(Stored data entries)
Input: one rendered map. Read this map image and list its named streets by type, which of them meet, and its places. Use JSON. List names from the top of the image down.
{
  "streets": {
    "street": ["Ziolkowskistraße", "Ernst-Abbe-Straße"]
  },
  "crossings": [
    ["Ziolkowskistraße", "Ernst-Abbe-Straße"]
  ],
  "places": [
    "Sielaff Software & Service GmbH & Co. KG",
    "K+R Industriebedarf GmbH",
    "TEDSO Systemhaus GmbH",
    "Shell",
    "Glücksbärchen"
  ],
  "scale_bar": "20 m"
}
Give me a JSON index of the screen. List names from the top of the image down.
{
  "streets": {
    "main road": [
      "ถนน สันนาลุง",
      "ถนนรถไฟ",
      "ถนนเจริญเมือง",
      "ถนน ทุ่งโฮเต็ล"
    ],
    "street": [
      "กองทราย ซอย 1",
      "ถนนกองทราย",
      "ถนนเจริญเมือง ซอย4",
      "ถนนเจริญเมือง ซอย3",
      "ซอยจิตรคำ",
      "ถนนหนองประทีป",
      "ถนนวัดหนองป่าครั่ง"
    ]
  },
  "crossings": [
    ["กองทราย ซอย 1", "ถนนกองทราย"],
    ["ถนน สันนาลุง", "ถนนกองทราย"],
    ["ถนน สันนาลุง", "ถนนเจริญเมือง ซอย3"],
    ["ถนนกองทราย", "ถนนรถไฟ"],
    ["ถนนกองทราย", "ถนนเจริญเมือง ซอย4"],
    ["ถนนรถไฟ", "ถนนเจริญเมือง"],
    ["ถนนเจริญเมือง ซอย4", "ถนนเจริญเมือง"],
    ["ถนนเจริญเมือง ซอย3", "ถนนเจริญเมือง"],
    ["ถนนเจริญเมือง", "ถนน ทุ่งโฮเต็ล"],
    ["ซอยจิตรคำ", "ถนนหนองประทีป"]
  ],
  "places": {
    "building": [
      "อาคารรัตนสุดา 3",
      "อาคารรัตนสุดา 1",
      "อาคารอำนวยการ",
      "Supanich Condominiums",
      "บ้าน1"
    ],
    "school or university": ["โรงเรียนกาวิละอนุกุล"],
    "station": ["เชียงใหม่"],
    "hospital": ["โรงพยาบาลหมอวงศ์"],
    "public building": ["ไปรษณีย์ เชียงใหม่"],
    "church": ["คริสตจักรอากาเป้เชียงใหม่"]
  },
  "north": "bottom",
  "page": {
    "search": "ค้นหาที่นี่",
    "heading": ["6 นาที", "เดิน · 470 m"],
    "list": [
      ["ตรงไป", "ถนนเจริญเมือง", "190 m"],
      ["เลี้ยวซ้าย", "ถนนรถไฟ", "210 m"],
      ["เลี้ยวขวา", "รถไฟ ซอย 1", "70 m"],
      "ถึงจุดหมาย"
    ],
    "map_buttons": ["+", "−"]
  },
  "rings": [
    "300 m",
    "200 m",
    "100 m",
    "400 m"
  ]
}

Your goal: Every record should be output precisely as it was given.

Task answer:
Input: one rendered map. Read this map image and list its named streets by type, which of them meet, and its places. Use JSON. List names from the top of the image down.
{
  "streets": {
    "street": ["Ziolkowskistraße", "Ernst-Abbe-Straße"]
  },
  "crossings": [
    ["Ziolkowskistraße", "Ernst-Abbe-Straße"]
  ],
  "places": [
    "Sielaff Software & Service GmbH & Co. KG",
    "K+R Industriebedarf GmbH",
    "TEDSO Systemhaus GmbH",
    "Shell",
    "Glücksbärchen"
  ],
  "scale_bar": "20 m"
}
Give me a JSON index of the screen. List names from the top of the image down.
{
  "streets": {
    "main road": [
      "ถนน สันนาลุง",
      "ถนนรถไฟ",
      "ถนนเจริญเมือง",
      "ถนน ทุ่งโฮเต็ล"
    ],
    "street": [
      "กองทราย ซอย 1",
      "ถนนกองทราย",
      "ถนนเจริญเมือง ซอย4",
      "ถนนเจริญเมือง ซอย3",
      "ซอยจิตรคำ",
      "ถนนหนองประทีป",
      "ถนนวัดหนองป่าครั่ง"
    ]
  },
  "crossings": [
    ["กองทราย ซอย 1", "ถนนกองทราย"],
    ["ถนน สันนาลุง", "ถนนกองทราย"],
    ["ถนน สันนาลุง", "ถนนเจริญเมือง ซอย3"],
    ["ถนนกองทราย", "ถนนรถไฟ"],
    ["ถนนกองทราย", "ถนนเจริญเมือง ซอย4"],
    ["ถนนรถไฟ", "ถนนเจริญเมือง"],
    ["ถนนเจริญเมือง ซอย4", "ถนนเจริญเมือง"],
    ["ถนนเจริญเมือง ซอย3", "ถนนเจริญเมือง"],
    ["ถนนเจริญเมือง", "ถนน ทุ่งโฮเต็ล"],
    ["ซอยจิตรคำ", "ถนนหนองประทีป"]
  ],
  "places": {
    "building": [
      "อาคารรัตนสุดา 3",
      "อาคารรัตนสุดา 1",
      "อาคารอำนวยการ",
      "Supanich Condominiums",
      "บ้าน1"
    ],
    "school or university": ["โรงเรียนกาวิละอนุกุล"],
    "station": ["เชียงใหม่"],
    "hospital": ["โรงพยาบาลหมอวงศ์"],
    "public building": ["ไปรษณีย์ เชียงใหม่"],
    "church": ["คริสตจักรอากาเป้เชียงใหม่"]
  },
  "north": "bottom",
  "page": {
    "search": "ค้นหาที่นี่",
    "heading": ["6 นาที", "เดิน · 470 m"],
    "list": [
      ["ตรงไป", "ถนนเจริญเมือง", "190 m"],
      ["เลี้ยวซ้าย", "ถนนรถไฟ", "210 m"],
      ["เลี้ยวขวา", "รถไฟ ซอย 1", "70 m"],
      "ถึงจุดหมาย"
    ],
    "map_buttons": ["+", "−"]
  },
  "rings": [
    "300 m",
    "200 m",
    "100 m",
    "400 m"
  ]
}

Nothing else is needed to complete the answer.